York university supports arts sector hit by coronavirus

27th May 2020

York university supports arts sector hit by coronavirus

ARTS funding is being used to support digital and creative companies hardest hit by the coronavirus pandemic.

The University of York is repurposing dedicated arts funding and sharing it between 17 companies which are determined to bring digital storytelling to life when it is needed the most. The £42,000 is part of the XR Stories project by the university, Screen Yorkshire and the British Film Institute which supports immersive and interactive technologies.


It has been used for purposes such as adapting to working from home and finding IT solutions, ensuring companies were able to continue working on projects.

Among the beneficiaries is York’s Pilot Theatre which has been working on an immersive theatre experience for secondary school-aged students with researchers at the university.

Academics say the importance of the creative and cultural sectors should not be overlooked as people find new ways to connect through technology during lockdown.

Prof Damian Murphy said: “These projects have never seemed more timely than now, as we adjust to restrictions on our lives and turn to digital and online means to connect and interact with our families, friends and the wider world.”

The university is also supporting the sector through the Screen Industries Growth Network which is researching challenges facing the industry, such as skills shortages, diversity and inclusion.

Prof Andrew Higson, from the Department of Theatre, Film and Interactive Media, said: “In recent years the screen industries of Yorkshire and the Humber have been buoyant, but the impact of the coronavirus threatens the progress we have made as many companies struggle to stay in business.
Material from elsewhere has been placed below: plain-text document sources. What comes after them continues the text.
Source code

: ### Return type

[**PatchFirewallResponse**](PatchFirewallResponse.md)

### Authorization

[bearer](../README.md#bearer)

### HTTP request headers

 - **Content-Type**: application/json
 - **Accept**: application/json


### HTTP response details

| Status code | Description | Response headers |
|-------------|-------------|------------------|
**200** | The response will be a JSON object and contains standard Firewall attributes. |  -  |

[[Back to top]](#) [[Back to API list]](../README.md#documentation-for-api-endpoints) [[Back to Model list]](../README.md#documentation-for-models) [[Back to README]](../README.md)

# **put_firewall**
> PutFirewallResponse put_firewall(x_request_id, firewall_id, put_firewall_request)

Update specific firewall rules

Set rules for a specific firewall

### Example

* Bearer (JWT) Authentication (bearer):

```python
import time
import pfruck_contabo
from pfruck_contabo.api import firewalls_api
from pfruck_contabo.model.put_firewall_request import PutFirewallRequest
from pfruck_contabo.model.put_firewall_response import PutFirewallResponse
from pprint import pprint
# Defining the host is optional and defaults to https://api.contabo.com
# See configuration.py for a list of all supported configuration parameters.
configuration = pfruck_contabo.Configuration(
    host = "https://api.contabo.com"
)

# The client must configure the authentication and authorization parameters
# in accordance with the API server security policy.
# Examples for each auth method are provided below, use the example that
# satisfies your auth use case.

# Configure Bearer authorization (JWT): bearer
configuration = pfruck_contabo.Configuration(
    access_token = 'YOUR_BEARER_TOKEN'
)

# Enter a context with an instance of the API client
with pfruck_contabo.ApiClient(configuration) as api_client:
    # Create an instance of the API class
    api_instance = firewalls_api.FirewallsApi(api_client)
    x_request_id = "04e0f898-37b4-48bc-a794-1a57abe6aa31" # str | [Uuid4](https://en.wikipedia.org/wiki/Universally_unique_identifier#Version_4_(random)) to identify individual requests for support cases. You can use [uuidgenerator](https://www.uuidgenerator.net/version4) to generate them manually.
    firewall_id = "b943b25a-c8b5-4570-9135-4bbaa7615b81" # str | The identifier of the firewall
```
SIGN aims to support these businesses in the region by researching what help they need to survive, and then working with them to help access support and recover.”

“As we move beyond the immediate effects of economic and social lockdown, SIGN will invest in skills, training and business support, and encourage diversity and inclusion across the board, so that businesses can emerge stronger and more resilient.”

SIGN involves eight other Yorkshire universities and key national and regional screen agencies. It’s part of an £6.4m project, with £4.9m from Research England and £1.5m from the University of York and partner universities.